Here be dungeons, dragons and thirsty bards.
Here’s a weird thought. Dungeons and Dragons becoming massively popular (again) because of a video sharing app. Dungeons and Dragons (or D&D for the sake of my keyboard) is a tabletop fantasy role-playing game developed in the early 70s and published in 1974. It is published by Wizards of The Coast (it was first published by Tactical Studies Rules, INC) and was made by Gary Gygax and Dave Arneson. D&D has been around for a while and has many ups and downs in popularity. In the mid 70s it was accused of Satanism and written off by many as a “nerd game”. It grew in popularity in it’s nerdy demographic and by the 90s it was massive. Multiple revisions and rules had been added and changed and it grew into a phenomenon. This caused another round of Satanism accusations but it didn’t hurt the game. Now in 2020 D&D hasn’t been bigger. We have popular and mainstream podcasts and livestreams of people playing (The Adventure Zone and Critical Role), a massive fandom of players, writers, cosplayers and….TikTokkers?

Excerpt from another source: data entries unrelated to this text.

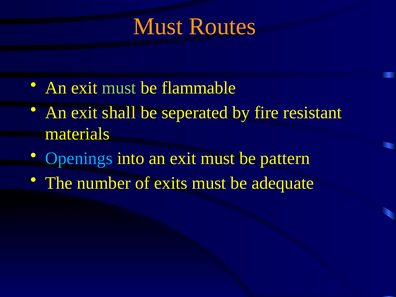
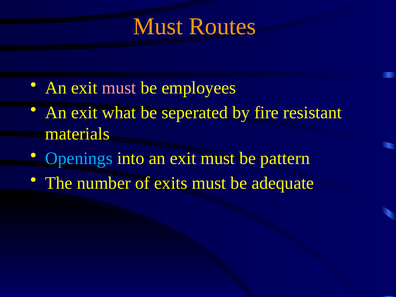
must at (119, 88) colour: light green -> pink
flammable: flammable -> employees
shall: shall -> what
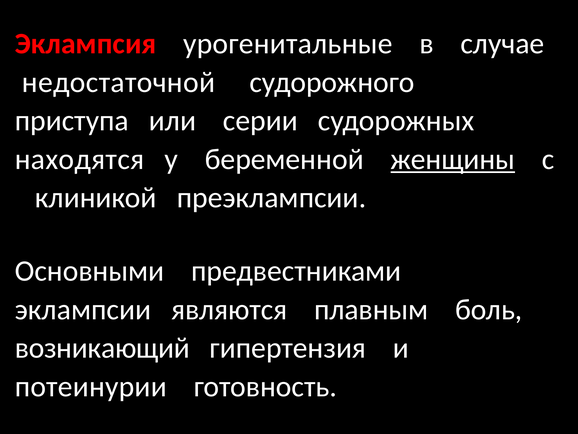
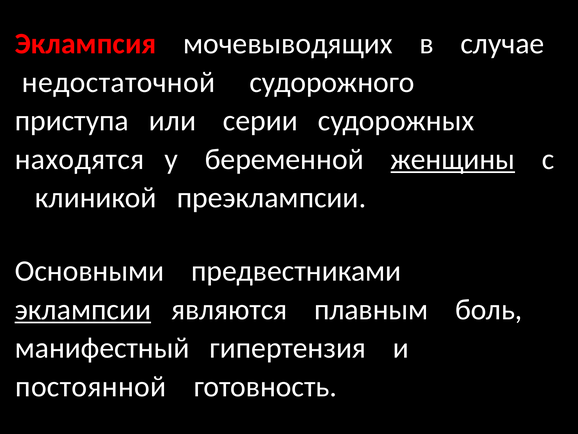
урогенитальные: урогенитальные -> мочевыводящих
эклампсии underline: none -> present
возникающий: возникающий -> манифестный
потеинурии: потеинурии -> постоянной
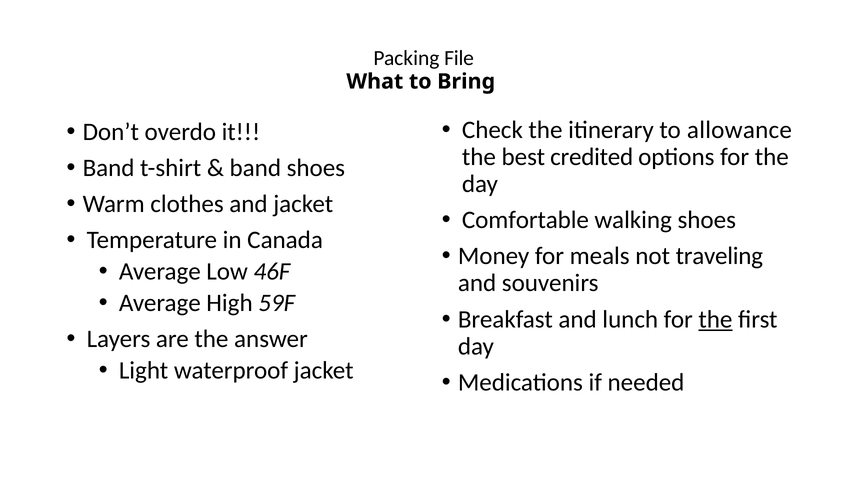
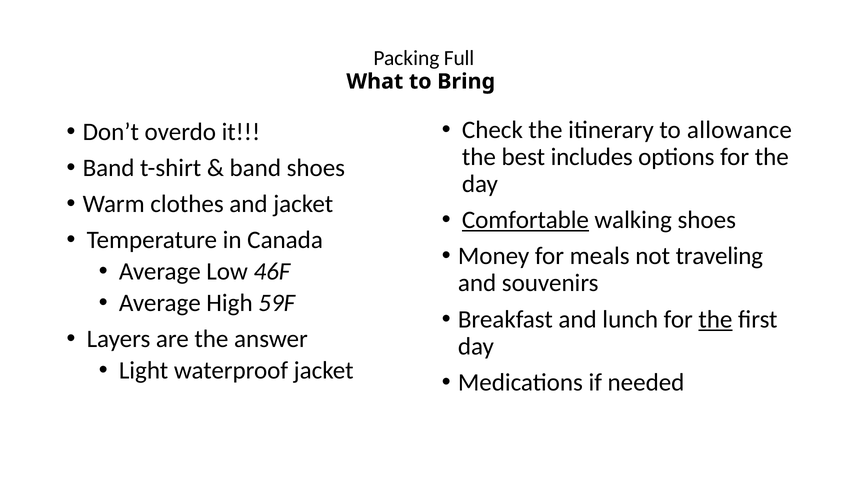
File: File -> Full
credited: credited -> includes
Comfortable underline: none -> present
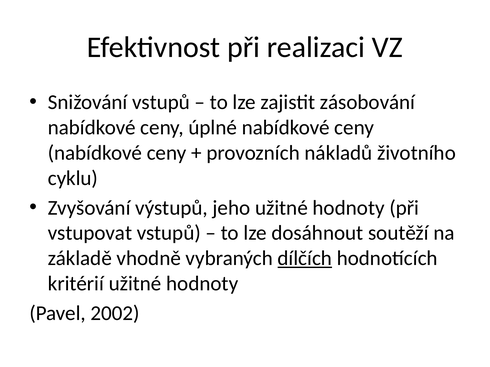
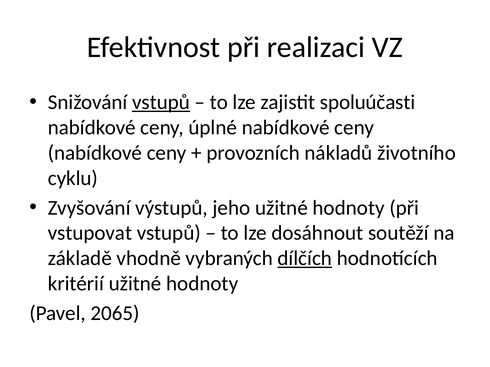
vstupů at (161, 102) underline: none -> present
zásobování: zásobování -> spoluúčasti
2002: 2002 -> 2065
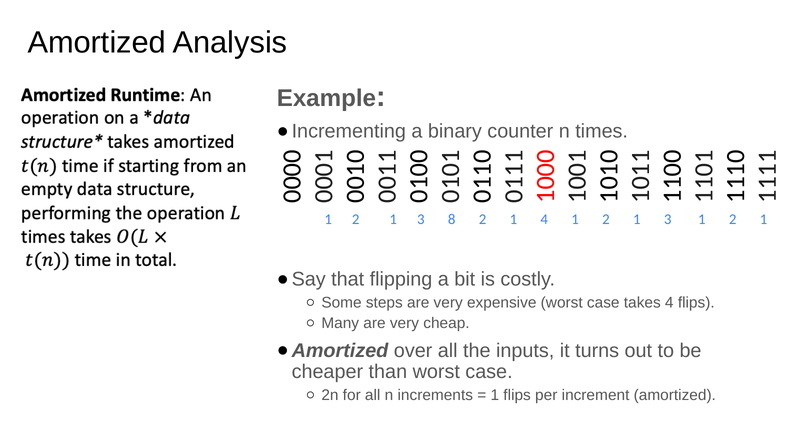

Everyone knows about TikTok by now, especially with the news of the potential USA ban of the app, but not everyone knows about the “sides” of TikTok. I didn’t. According to various TikTokkers, depending on what videos you watch you find yourself in different “sides” of TikTok. You have the lip-syncing side, the cosplay side, the eGirl side, the eBoy side, the dancing challenge side, the trend side, and to my surprise the D&D side. I do not claim to know much about TikTok, I found the D&D side of TikTok through Reddit.
Several D&D players use TikTok as an output for their creativity. It gives them a platform to express quick opinions, skits, rule breakdowns and stories from their campaigns. D&D is such an open and accepting platform that all these people find it an outlet to be themselves. The gatekeepers will tell you that D&D is strict and must conform to certain stereotypes and out-dated views but modern D&D is pure chaos. Modern sensibilities bring so much more flavour and spice to the role-playing. And this is exactly where TikTok D&D thrives.
TikTok is filled with people from every point from every spectrum. Gender, race, religion, nationality, sexual identity and players bring that to D&D. The creators I follow on the app are all over the place, but they are all amazing. We have Val (@thenerdyniffler) who is a cosplayer and skit maker. There is one of my favourites the offbeat outlaw (@offbeatoutlaw) who makes skits and rags on horny bards. Now the next two have helped myself and my friends get back into D&D, rowtok (@rowtok) and Parker Dean (@forever_dm). Rowtok makes videos on how to bend the rules about classes to absolute breaking, Parker though makes videos explaining the different class archetypes and how to use them. And the final two I want to highlight are two of the funniest creators on the platform, not just the D&D side. Michael (@case_d20) and One Shot Questers (@oneshotquesters). These two make comedy skits based on class stereotypes and the general insanity that comes from D&D.
These are all amazing creators and amazing people. These are just a few of them, TikTok is filled with amazing D&D content and creators and I would highly recommend people have a peek and this (the best) side of TikTok.